L'espèce a compté jusqu'à 20.000 individus, avant l'arrivée de la pêche à grande échelle, selon David Laist, auteur d'un livre sur le sujet. Elle a ensuite été décimée au début du 20e siècle.
Une hausse des naissances au début des années 2000 a permis d'atteindre un pic de 483 animaux en 2010, mais le chiffre, en baisse depuis, a plongé en 2017, la faute à une accumulation de décès.
"Quatorze baleines noires sont mortes en très peu de temps, car elles se sont déplacées vers le golfe du Saint-Laurent", où elles vont rarement et où la pêche au crabe les a durement touchées, explique Charles Mayo, fondateur du centre de recherche sur le littoral.
Le changement climatique semble être à l'origine de ce déplacement de leur zone d'alimentation, faute de proies suffisantes.
Et les baleines noires étant déjà si rares, même une poignée de décès pourraient suffire à enclencher un déclin dangereux pour l'espèce.
"C'est très inquiétant, car leur taux de reproduction est très faible, tandis que le taux de mortalité est très élevé", s'émeut Charles Mayo, qui a fait partie de la première équipe à avoir libéré une baleine d'un filet dans lequel elle s'était emmêlée.
Ces géants marins se reproduisent au printemps et à l'été, avant de voyager jusqu'à 1.600 kilomètres vers le sud pour donner naissance.

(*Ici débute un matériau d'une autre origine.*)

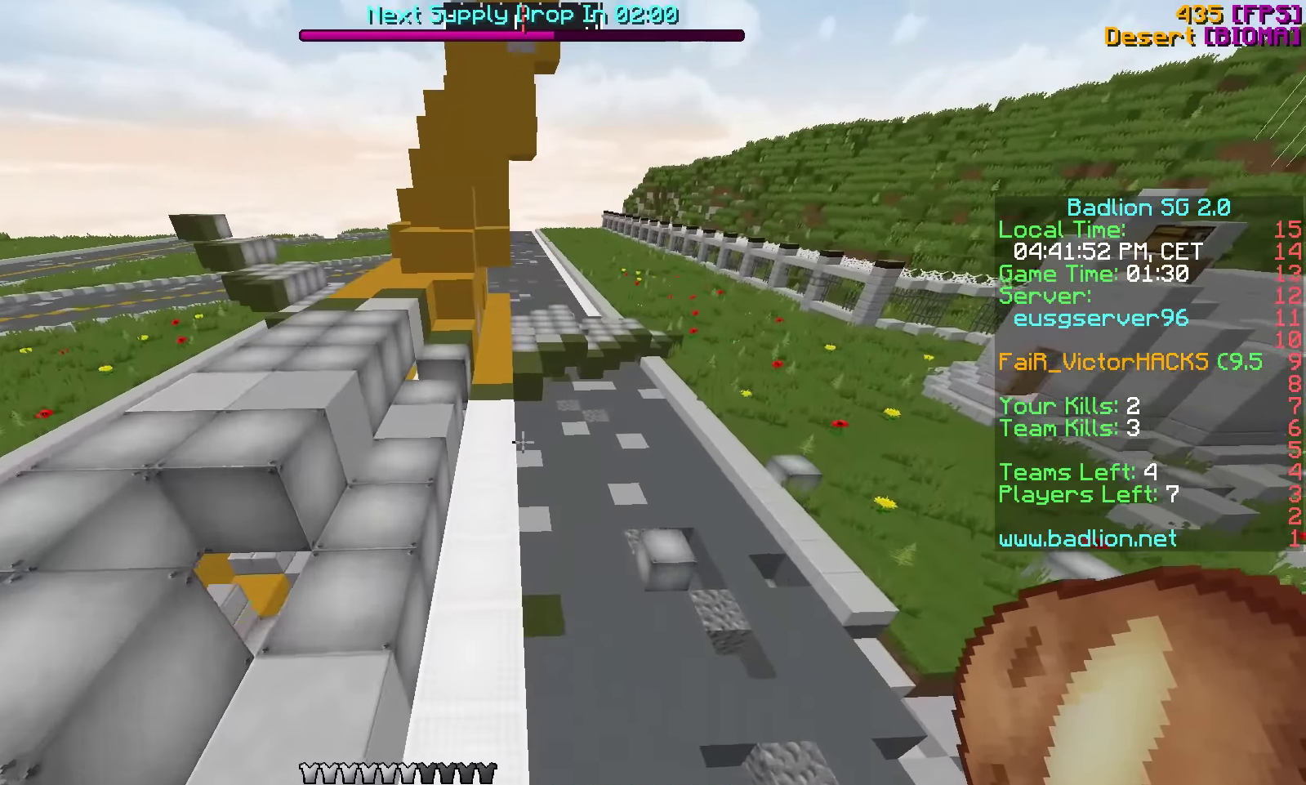
{"keys": ["w"], "events": [[167, "a", "up"]]}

Ce cycle, dont la durée normale est de trois ans, s'étend actuellement sur trois à six ans en moyenne, selon l'Agence nationale océanique et atmosphérique américaine.
Les spécialistes pensent que derrière ce taux de natalité en baisse se cache le stress subi par les femelles, notamment à cause des enchevêtrements dans des cordages ou encore du bruit océanique causé par les activités humaines.
- Baleineau joueur -
Ces baleines, les troisièmes plus grandes du règne marin, vivent aussi longtemps que les humains, parfois jusqu'à un siècle.
Trapues -- et noires, donc --, elles présentent la particularité de ne pas avoir de nageoire dorsale et d'être ornées, sur la tête, de callosités recouvertes de minuscules crustacés surnommés "poux des baleines", vivant en apparente symbiose avec leurs hôtes.
Prévenus par leurs collègues survolant la zone, les chercheurs trouvent de nouvelles baleines, dont un baleineau qui joue à imiter sa mère, puis un groupe de cétacés rapprochés les uns des autres à la surface pour socialiser.
Au cours de ce type de rassemblement, explique Christy Hudak, les baleines "roulent sur elles-mêmes en touchant les autres. Le principal objectif est de se reproduire mais il s'agit aussi d'interagir avec d'autres baleines noires. Ce n'est pas que pour le sexe."
La sortie en mer aura permis d'observer dix baleines, dont deux mères avec leur baleineau, et un groupe de socialisation. La survie de l'espèce est loin d'être assurée mais les chercheurs se laissent aller à espérer.
De nouvelles technologies visent à réduire l'enchevêtrement dans les filets de pêche, que ce soit en rendant les cordages plus fragiles ou en concevant des pièges pouvant, sans filin, remonter à la surface de façon télécommandée.
Une meilleure détection accoustique des baleines pourrait aussi permettre de vite réagir à leur présence en instaurant des zones de vitesse limitée pour les bateaux.
Mais il est vital, souligne Christy Hudak, de mieux sensibiliser le public et d'obtenir son adhésion à la protection de "ces incroyables créatures".